The most nuanced error scenario: the manifest has been successfully published to S3, but the CURRENT pointer update fails. The data is written and the manifest exists — only the pointer is missing.

from shardyfusion.errors import PublishCurrentError

try:
    result = write_sharded(...)
except PublishCurrentError as exc:
    # The manifest is already published — recover by retrying just the CURRENT update
    manifest_ref = exc.manifest_ref
    if manifest_ref:
        log.warning(f"CURRENT update failed, manifest at: {manifest_ref}")
        # Option 1: Retry CURRENT update via the store
        # Option 2: Log manifest_ref for manual recovery
        # Option 3: Re-run the entire pipeline (idempotent with same run_id)

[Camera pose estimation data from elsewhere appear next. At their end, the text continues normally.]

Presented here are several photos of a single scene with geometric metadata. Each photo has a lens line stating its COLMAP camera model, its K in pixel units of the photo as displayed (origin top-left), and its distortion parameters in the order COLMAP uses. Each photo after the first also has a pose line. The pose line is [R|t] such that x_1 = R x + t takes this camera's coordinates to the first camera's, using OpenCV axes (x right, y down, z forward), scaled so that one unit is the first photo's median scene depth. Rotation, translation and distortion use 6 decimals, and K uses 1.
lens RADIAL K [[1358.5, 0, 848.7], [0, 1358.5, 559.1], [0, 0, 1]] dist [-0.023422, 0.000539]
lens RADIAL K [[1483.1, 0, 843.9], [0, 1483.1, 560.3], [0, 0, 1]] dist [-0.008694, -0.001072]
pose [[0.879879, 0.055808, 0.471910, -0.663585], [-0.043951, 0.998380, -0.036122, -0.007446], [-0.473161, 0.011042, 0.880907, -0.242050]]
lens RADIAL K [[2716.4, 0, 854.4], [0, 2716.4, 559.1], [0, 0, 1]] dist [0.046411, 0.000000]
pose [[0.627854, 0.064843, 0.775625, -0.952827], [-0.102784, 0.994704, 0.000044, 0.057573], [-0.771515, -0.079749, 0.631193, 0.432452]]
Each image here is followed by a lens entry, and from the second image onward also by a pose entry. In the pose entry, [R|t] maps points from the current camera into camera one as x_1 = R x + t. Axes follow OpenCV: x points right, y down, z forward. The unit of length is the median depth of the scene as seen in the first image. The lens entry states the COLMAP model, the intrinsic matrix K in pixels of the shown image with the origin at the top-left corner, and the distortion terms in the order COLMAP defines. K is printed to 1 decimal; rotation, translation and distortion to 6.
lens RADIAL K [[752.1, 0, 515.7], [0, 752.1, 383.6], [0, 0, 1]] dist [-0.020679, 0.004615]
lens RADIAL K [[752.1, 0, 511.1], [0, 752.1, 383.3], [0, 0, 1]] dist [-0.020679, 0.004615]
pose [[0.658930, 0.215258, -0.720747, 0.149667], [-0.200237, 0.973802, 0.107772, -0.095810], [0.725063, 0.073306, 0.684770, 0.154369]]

Note: As of the latest version, publish_to_store() automatically retries PublishCurrentError up to 3 times with exponential backoff (1s → 2s → 4s) before raising. Manual retry is only needed if the automatic retries are also exhausted.

S3 Retry Behavior¶

The storage layer uses exponential backoff for transient S3 errors:

Attempts: 3 (initial + 2 retries)
Backoff: 1s → 2s → 4s
Retried conditions: HTTP 500, 503, throttling, connection timeouts
Not retried: HTTP 400, 403, 404, other client errors

If all retries are exhausted, S3TransientError is raised to the caller.

Best Practices¶

Catch ShardyfusionError, not Exception, for shardyfusion-specific handling.
Check retryable before implementing retry logic — non-retryable errors indicate bugs that retrying won't fix.
Log PublishCurrentError.manifest_ref in production — this is your recovery handle when the CURRENT pointer fails to update.
Use MetricsCollector to monitor S3_RETRY and S3_RETRY_EXHAUSTED events for infrastructure health.
Don't suppress errors during cleanup — reader close() now raises SlateDbApiError if any shard handle fails to close. Catch this at the application level if you need graceful degradation.